#### Text excerpt

Thomas C. Reeves,
America’s Bishop:
The Life and Times of Fulton J. Sheen
Encounter Books, 2001
479 pp., $25.95
If anyone deserves a good biography it is Fulton J. Sheen. And Thomas C. Reeves
has given him one.
Fulton Sheen, Titular Archbishop of Newport on the Isle of Wight, one-time
Bishop of Rochester (1966-1969), was likely the most famous American priest of
the twentieth century. Dead since 1979, he undoubtedly enjoys giving St. Peter
advice he doesn’t need, but he’s likely remembered on earth for the less
important aspects of his priesthood—66 books and an equal number of shorter
works, Advent and Lenten appearances in the pulpit of St. Patrick’s Cathedral,
weekly Catholic Hour radio talks, professor at the Catholic University of
America, becoming “Uncle Fultie” during the 1950s to “Uncle Miltie” Berle as a
result of his remarkable weekly performances on Dumont’s Life is Worth Living.
Few could match his TV glamour, and no Catholic could equal his talent as
evangelizer.
Essentially, Fulton Sheen was a priest of unusual and vigorous Catholic faith
with a remarkable piety (a holy hour before the Blessed Sacrament every day, a
devotion he passed on to others, e.g. John Tracy Ellis), an innate drive to
preach the gospel brilliantly, to help the needy and to “make disciples.” He
would poke his nose into other people’s lives, as converts Heywood Braun and
Clare Booth Luce could attest. In his lifetime he gave $10,000,000 of monies
that came his way. And to watch people in St. Patrick’s Cathedral reach out to
touch him only demonstrated the God-given charism he possessed. This is the
Sheen God created.
But the Sheen that the public knew best was the one the media reported. And
Thomas Reeves recalls this record with remarkable fullness. Any biographer who
discovers that Sheen as an infant was a “cry baby” and ended his days at 500
East 77th Street has done his homework. There was hardly a public subject Sheen
did not confront—American poverty, the Vietnam War which he opposed, the
secularizing of American culture, the Communist conspiracy in the U.S., Catholic
doctrine, etc. Reeves reports Sheen as saying: “While I fear a country which
outlaws prayer in the schools, I fear still more for a people who surrender
control of their law-making bodies.” The New York Times would look upon
him as an advocate of right-wing causes, especially since J. Edgar Hoover was
his good friend, although in truth Sheen was a broad ranged spokesman for
Catholic thinking on private and public morality.

#### Questions
(1) Reproduce the passage of the review starting at "Fulton Sheen, Titular" and ending at "evangelizer.".
(2) List every public subject that the review names as one Sheen confronted.
(3) Using the review, say whether each statement agrees with it: (a) Sheen served as Bishop of Rochester from 1966 to 1969; (b) Sheen supported the Vietnam War; (c) Sheen wrote 45 books. Answer yes or no for each and quote the words that decide it.

#### Supplied information
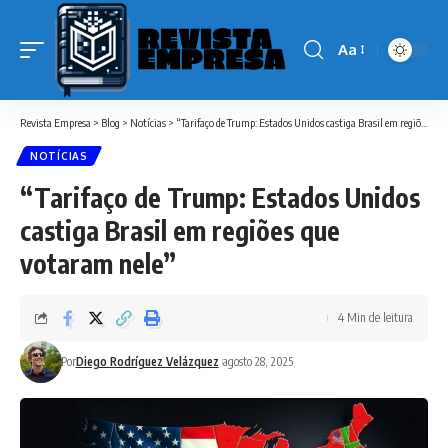
Aa
Font
Resizer
Revista Empresa
>
Blog
>
Notícias
>
“Tarifaço de Trump: Estados Unidos castiga Brasil em regiões que votaram nele”
NOTÍCIAS
“Tarifaço de Trump: Estados Unidos
castiga Brasil em regiões que
votaram nele”
4 Min de leitura
Por
Diego Rodríguez Velázquez
agosto 28, 2025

#### Answers to the exercises
(1)
Fulton Sheen, Titular Archbishop of Newport on the Isle of Wight, one-time
Bishop of Rochester (1966-1969), was likely the most famous American priest of
the twentieth century. Dead since 1979, he undoubtedly enjoys giving St. Peter
advice he doesn’t need, but he’s likely remembered on earth for the less
important aspects of his priesthood—66 books and an equal number of shorter
works, Advent and Lenten appearances in the pulpit of St. Patrick’s Cathedral,
weekly Catholic Hour radio talks, professor at the Catholic University of
America, becoming “Uncle Fultie” during the 1950s to “Uncle Miltie” Berle as a
result of his remarkable weekly performances on Dumont’s Life is Worth Living.
Few could match his TV glamour, and no Catholic could equal his talent as
evangelizer.

(2)
American poverty
the Vietnam War
the secularizing of American culture
the Communist conspiracy in the U.S.
Catholic doctrine

(3)
(a) Yes: "one-time Bishop of Rochester (1966-1969)"
(b) No: "the Vietnam War which he opposed"
(c) No: "66 books and an equal number of shorter works"